Empty Pockets

Dread spread over Ned like a swarm of cockroaches. As he waited at the register for his medium coffee, he found in his pocket not his wallet but loose grains of sand, lint, and a single penny.

“$2.25 please,” said the barista.

Ned checked his other pockets. His cell phone, keys, and office ID badge were also AWOL. “Excuse me. I seem to be missing my wallet,” he said.

Cockroach feelers tickled his skin. He stepped out of the café and walked across the plaza to his office. No sense in panicking, he decided. If he could—as he had done after the big storm two years ago—make it through a flood and redo the whole main floor of his condo, then he could most certainly cope with lost pocket items. He would go straight to his desk and call Natalie, and she would then tell him if she had noticed, on her way out to bring Alice to daycare that morning,   everything sitting in the basket by the front door. If necessary, he would make calls to report his credit cards lost.

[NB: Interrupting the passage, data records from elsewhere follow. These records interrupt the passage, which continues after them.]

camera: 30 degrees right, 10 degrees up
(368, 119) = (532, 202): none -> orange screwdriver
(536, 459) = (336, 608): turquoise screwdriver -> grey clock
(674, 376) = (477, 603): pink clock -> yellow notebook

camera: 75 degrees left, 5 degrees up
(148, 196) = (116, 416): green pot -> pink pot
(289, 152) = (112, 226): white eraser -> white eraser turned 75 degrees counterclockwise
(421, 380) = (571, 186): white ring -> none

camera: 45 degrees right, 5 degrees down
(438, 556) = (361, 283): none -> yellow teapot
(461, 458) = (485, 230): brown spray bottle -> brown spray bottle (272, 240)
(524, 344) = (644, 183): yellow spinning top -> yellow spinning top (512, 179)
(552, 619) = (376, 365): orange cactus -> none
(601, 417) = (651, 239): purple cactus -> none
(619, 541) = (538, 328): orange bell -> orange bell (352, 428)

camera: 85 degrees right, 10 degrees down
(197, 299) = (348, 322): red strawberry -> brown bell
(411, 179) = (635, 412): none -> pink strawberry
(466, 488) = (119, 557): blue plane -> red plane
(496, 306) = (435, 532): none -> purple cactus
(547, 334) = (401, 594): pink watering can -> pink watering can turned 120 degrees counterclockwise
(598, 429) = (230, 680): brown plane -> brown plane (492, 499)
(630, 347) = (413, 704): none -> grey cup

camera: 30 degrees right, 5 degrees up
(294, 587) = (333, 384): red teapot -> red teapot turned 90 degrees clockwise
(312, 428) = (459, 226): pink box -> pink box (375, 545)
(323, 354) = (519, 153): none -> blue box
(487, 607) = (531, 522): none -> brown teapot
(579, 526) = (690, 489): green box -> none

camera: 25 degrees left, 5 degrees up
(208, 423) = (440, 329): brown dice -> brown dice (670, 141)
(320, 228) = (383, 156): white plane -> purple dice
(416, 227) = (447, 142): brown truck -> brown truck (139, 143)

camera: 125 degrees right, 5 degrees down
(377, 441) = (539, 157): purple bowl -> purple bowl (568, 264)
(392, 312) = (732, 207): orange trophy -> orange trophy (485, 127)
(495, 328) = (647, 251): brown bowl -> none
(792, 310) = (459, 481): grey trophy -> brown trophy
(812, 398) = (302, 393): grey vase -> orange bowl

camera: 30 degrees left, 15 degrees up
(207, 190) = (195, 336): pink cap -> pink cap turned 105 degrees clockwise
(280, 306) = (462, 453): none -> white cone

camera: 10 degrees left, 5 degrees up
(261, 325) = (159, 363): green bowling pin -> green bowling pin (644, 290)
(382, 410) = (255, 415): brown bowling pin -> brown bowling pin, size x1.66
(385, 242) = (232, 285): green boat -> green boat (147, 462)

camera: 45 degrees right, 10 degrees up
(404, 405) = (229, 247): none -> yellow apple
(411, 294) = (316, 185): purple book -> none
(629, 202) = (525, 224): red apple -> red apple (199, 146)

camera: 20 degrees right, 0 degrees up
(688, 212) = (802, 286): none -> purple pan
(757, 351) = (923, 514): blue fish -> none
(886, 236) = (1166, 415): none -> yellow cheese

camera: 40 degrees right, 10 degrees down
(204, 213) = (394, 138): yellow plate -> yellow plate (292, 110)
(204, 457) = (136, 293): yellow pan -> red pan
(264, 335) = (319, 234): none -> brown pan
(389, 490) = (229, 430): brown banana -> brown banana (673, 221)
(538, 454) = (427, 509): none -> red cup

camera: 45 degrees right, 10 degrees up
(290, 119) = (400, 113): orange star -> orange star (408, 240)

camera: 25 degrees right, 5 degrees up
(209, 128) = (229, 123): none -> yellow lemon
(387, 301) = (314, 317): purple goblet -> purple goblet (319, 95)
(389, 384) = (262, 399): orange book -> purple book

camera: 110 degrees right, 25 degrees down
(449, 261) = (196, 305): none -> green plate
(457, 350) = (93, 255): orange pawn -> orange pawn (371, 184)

But as he contemplated the effort, his muscles began to grumble.

In the office lobby a new guard greeted Ned. Mustachioed and ready with a nightstick at his side, this guy was definitely not Charlene, who was usually there with a bright hello. Ned cast his eyes about the space, trying to put his finger on what else felt different. For one thing, it smelled funny, like something between burnt-out fireworks and a blow-dryer. But then it dawned on him, and he felt silly for not noticing it immediately. There was no bed of Muzak tranquilizing the soundscape. Instead, the chipper and carefree sounds of violins and other string instruments danced about, playing Peter’s theme from Peter and the Wolf.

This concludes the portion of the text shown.